---------- 元の文章 ----------

築地市場

私が知っている築地市場
行列の出来る飲食店なんか存在せず
当然の如くインバウンドの観光客なんか全くいなかった

場内の飲食店は
仕事の合間に腹に詰め込む為の手段でしかなく
寿司店は寝不足の塊でしかない自営店主達が
仕入の後の憩いの一時を過ごす処であって
仕込みの段取りを思い巡らすと
それこそ眩暈に襲われ
平均寿命に至らない確信を深めてしまうのだ。。

42年前の私の時間給は700円
国鉄終電車で到着深夜1時半
そこから午後までぶっ通しだから
軽く給料は25日計算で大体20万オーバー
大卒銀行初任給が8万行くか行かないかの時代だから
それこそ今だったら50~60万てな所。。

美味しい仕事かっていったらオールオアNothing!
893、チンピラ崩れは一般的で
いかついガタイの連中は相撲部屋崩れ
要するに地元の期待を一身に浴びているから
挫折したら親元に帰れない・・
人並み以上に飯を食うから並の給料じゃ生きていけない。。。と

やっとこ狭い通路を御天と様の元までターレを出すと
正面から向かい合うのは上記の類の人々・・
あと僅か数メートルバックしてくれたら外に出れるのに
鉄面皮な鬼瓦顔で私を睨みつける・・
こっちもちょっとは吼えてはみるけど勝ち目は皆無
そっから数10メートルも対車状態でバック・・

自店じゃただでさえ忙しいのに
ターレがバックで帰って来たからそれこそ罵声の嵐だ
体はキツク無いけれど精神がヤラレル。。

----------

上の築地市場の文章のうち、「私が知っている築地市場」を含む箇所から書き始め、「平均寿命に至らない確信を深めてしまうのだ。。」まで進んだところで止めて、その部分を一字も変えずに返してください。

---------- 記録された情報 ----------

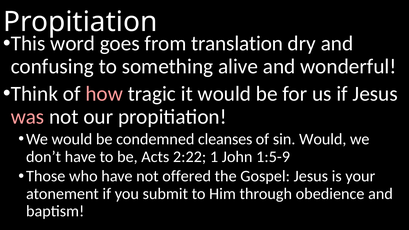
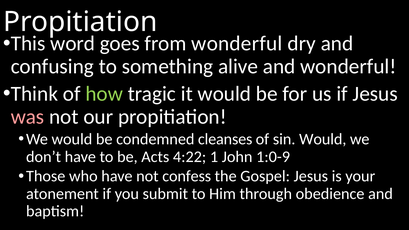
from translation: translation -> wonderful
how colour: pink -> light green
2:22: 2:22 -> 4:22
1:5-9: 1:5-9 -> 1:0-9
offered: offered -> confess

----------
---------- 記録された情報 ----------

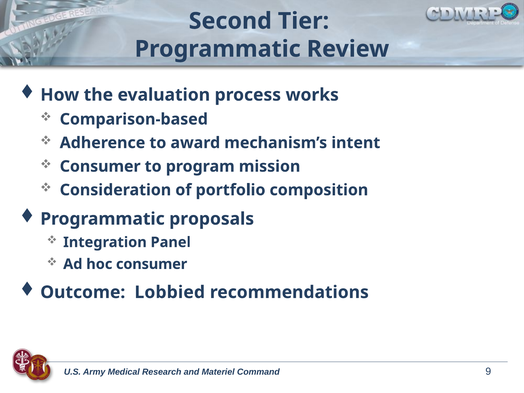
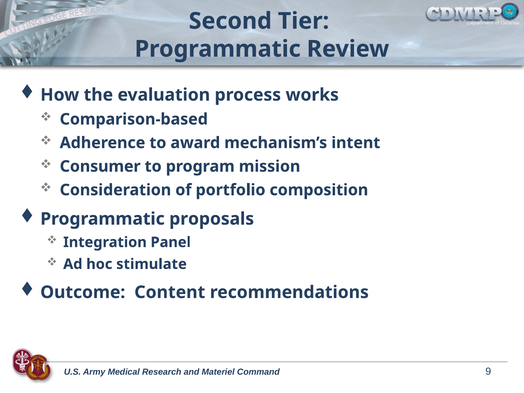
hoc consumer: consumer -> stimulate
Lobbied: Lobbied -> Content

----------
---------- 記録された情報 ----------

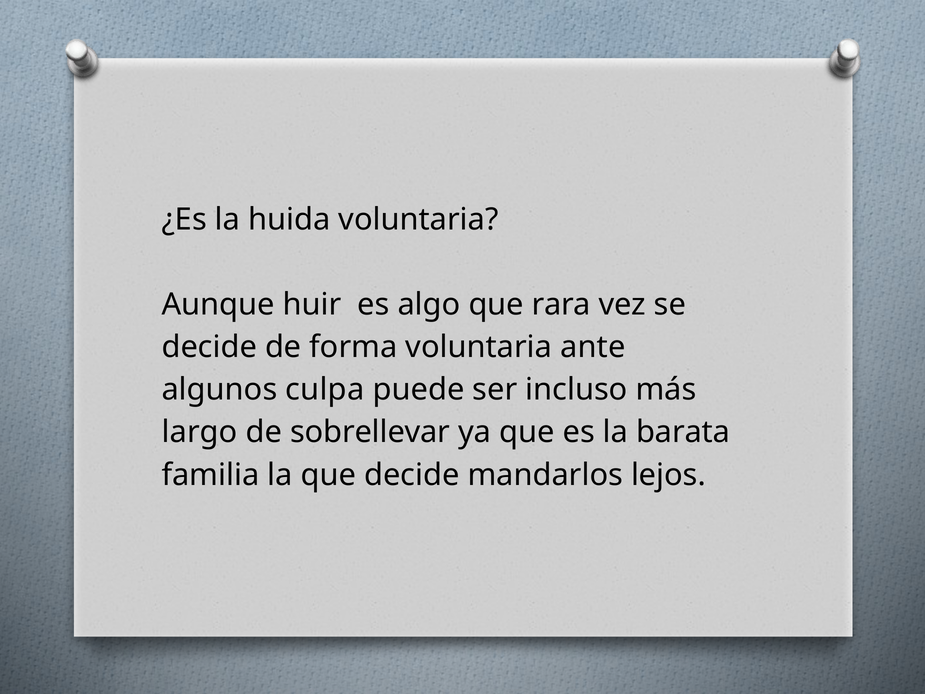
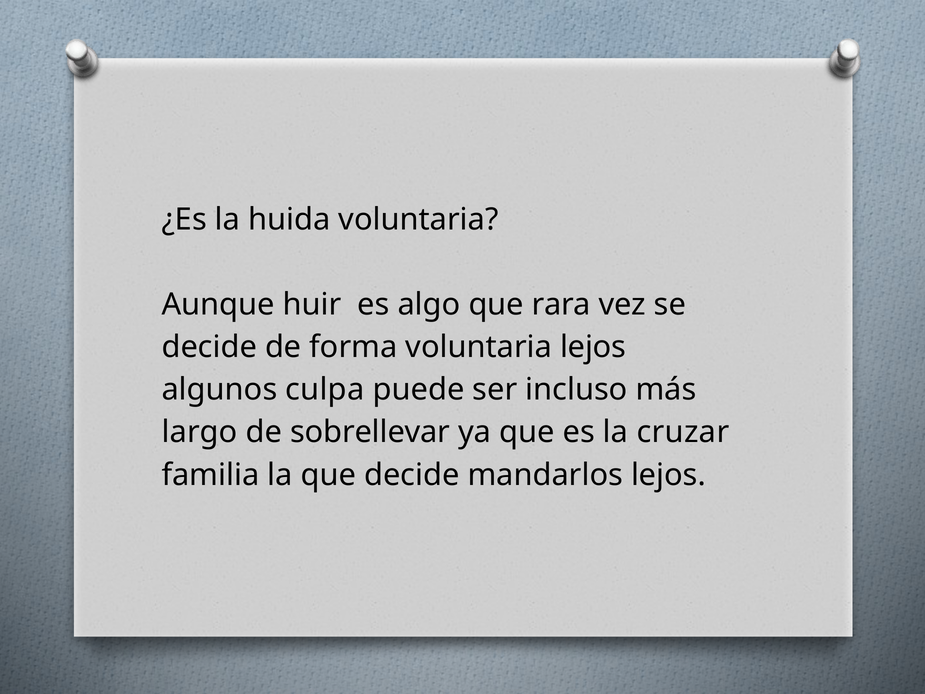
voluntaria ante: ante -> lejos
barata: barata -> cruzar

----------

課題の結果:
私が知っている築地市場
行列の出来る飲食店なんか存在せず
当然の如くインバウンドの観光客なんか全くいなかった

場内の飲食店は
仕事の合間に腹に詰め込む為の手段でしかなく
寿司店は寝不足の塊でしかない自営店主達が
仕入の後の憩いの一時を過ごす処であって
仕込みの段取りを思い巡らすと
それこそ眩暈に襲われ
平均寿命に至らない確信を深めてしまうのだ。。